Quand la délectation qui suit la tentation a pu être évitée, et que néanmoins on ne l'a point évitée, il y a toujours quelque sorte de péché, selon que l'on s'y est plus on moins arrêté, et selon la cause du plaisir qu'en y a pris. Une femme qui n'ayant donné aucun sujet à la cajolerie, y prend pourtant plaisir, ne laisse pas d'être blâmable, si le plaisir qu'elle y prend n'a point d'autre cause que la cajolerie même mais si celui qui veut lui inspirer de l'amour jouoit en perfection du luth, et qu'elle prît plaisir, non pas à sa mauvaise recherche, mais à l'harmonie et à la douceur du luth, il n'y aurait point de péché pour elle; néanmoins elle ne devrait pas prendre long-temps ce plaisir, de peur de passer à celui d'être recherchée. De même encore, si quelqu'un me propose un stratagème plein d'invention et d'artifice pour me venger de mon ennemi, et que je ne prenne aucun plaisir ni ne donne aucun consentement à la vengeance qui m'est proposée, mais seulement à la subtilité de l'artifice, il est certain que je ne pèche point; toutefois il n'est pas expédient que je m'amuse beaucoup à ce plaisir, de peur que petit à petit il ne me porte à la délectation de la vengeance elle-même.

On se surprend quelquefois prenant plaisir à la tentation, et cela ne peut être tout au plus qu'un bien léger péché véniel, lequel devient plus grand, si, après que l'on s'est aperçu du mal où l'on est, on demeure quelque temps, par négligence, à marchander avec la délectation, ne sachant si on doit l'accepter ou la refuser; et le péché est encore plus grand, si, en s'en apercevant, on y demeure quelque temps par vraie négligence, et sans nul propos de la rejeter; mais lorsque volontairement et de propos délibéré nous sommes résolus de nous plaire en de telles délectations, ce propos délibéré est par lui-même un grand péché, si l'objet auquel nous nous plaisons est notablement mauvais. C'est un grand vice à une femme, de vouloir entretenir de mauvaises amours, quoiqu'elle ne veuille jamais s'y abandonner.


[CHAPITRE VII.]

Remède aux grandes tentations.

Sitôt que vous sentez en vous quelque tentation, faites comme les petits enfans quand ils voient le loup ou l'ours dans la campagne: tout aussitôt ils courent entre les bras de leur père et de leur mère, ou du moins ils les appellent à leur secours. Recourez de même à Dieu, invoquant sa miséricorde et son secours: c'est le remède que Notre-Seigneur enseigne: Priez, nous dit-il, afin que vous n'entriez pas en tentation.

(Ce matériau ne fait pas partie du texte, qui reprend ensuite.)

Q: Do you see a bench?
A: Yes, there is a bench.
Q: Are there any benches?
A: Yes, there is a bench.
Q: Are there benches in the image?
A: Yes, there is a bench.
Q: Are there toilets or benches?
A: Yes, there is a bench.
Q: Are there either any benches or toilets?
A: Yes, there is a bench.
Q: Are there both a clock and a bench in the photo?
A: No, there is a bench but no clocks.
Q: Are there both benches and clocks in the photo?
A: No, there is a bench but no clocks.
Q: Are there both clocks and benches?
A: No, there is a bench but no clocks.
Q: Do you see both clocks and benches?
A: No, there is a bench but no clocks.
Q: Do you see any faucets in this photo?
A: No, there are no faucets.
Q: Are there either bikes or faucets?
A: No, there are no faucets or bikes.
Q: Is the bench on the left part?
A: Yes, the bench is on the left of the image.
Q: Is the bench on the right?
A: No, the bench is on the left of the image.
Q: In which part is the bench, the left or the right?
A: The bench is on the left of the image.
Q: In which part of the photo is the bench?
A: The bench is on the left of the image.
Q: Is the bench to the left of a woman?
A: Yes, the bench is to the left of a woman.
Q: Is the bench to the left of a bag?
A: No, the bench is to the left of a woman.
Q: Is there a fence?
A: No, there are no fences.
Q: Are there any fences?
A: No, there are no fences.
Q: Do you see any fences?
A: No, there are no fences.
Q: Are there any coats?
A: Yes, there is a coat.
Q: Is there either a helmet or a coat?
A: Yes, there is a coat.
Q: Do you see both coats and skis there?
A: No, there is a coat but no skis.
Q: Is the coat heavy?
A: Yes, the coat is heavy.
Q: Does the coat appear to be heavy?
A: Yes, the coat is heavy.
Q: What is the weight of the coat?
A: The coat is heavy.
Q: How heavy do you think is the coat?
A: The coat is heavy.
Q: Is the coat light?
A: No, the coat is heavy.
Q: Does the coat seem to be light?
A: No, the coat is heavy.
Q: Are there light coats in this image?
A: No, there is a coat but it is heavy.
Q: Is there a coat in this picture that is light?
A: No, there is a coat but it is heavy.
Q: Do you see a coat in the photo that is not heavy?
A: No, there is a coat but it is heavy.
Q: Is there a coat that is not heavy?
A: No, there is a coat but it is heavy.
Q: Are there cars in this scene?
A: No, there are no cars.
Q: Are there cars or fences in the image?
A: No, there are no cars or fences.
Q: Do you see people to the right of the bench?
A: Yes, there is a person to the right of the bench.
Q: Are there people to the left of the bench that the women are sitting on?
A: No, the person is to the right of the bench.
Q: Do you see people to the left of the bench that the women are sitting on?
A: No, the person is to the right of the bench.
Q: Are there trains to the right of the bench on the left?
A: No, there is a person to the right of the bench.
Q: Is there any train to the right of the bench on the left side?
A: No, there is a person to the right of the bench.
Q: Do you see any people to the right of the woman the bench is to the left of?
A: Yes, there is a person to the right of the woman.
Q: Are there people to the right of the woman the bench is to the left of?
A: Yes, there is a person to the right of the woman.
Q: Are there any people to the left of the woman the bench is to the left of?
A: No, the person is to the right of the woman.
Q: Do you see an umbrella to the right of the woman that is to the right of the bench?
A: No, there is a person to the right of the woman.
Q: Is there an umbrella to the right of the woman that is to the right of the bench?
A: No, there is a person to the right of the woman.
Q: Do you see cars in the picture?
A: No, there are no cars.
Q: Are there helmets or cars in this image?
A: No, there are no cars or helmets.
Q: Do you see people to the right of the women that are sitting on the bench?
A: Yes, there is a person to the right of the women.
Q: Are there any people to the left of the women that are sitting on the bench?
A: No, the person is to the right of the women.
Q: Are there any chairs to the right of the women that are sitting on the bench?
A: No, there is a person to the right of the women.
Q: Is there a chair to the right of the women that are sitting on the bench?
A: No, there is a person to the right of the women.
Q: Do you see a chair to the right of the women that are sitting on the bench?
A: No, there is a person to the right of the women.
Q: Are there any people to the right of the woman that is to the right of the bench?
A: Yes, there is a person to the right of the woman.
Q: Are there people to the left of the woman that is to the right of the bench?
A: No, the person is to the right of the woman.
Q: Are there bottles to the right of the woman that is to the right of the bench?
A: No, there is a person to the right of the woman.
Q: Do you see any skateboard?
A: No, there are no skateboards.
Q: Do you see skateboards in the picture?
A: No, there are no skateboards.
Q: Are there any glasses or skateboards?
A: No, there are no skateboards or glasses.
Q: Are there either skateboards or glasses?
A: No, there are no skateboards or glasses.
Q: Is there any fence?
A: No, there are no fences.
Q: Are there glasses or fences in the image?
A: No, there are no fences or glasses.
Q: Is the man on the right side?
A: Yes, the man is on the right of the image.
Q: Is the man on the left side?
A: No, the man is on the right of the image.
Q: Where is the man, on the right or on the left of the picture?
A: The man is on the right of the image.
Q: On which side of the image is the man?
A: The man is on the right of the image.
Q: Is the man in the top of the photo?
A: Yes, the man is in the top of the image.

Si vous voyez néanmoins que la tentation continue ou augmente, courez en esprit embrasser la sainte croix, comme si vous aviez devant vous Jésus-Christ crucifié. Protestez-lui que vous ne consentirez point à la tentation, et demandez-lui sa sainte protection; et persévérez ainsi à désavouer ce qui se passe en vous, tout le temps que durera la tentation.

Mais en faisant ces protestations et ces refus de consentement, ne regardez pas la tentation en face, mais regardez seulement Notre-Seigneur; car si vous regardez la tentation, surtout quand elle est forte, elle pourra ébranler votre courage.

Vous ferez bien aussi de distraire votre esprit par quelque occupation bonne et louable; car cette occupation entrant dans votre cœur, y prendra place et éteindra le sentiment de la tentation.

Mais le grand remède contre toutes tentations, grandes ou petites, c'est d'ouvrir son cœur à son directeur, en lui faisant connaître les suggestions de l'ennemi et les impressions qu'elles font. Car, observez que le silence est toujours la première condition que le démon impose à celui qu'il veut séduire; semblable en cela à un libertin qui voulant débaucher une femme, commence par lui recommander le secret sur tous ses rapports avec elle: conduite assurément bien opposée à celle de Dieu, puisque Dieu, en ses inspirations, demande par-dessus tout que nous les fassions connoître à nos supérieurs et à nos guides.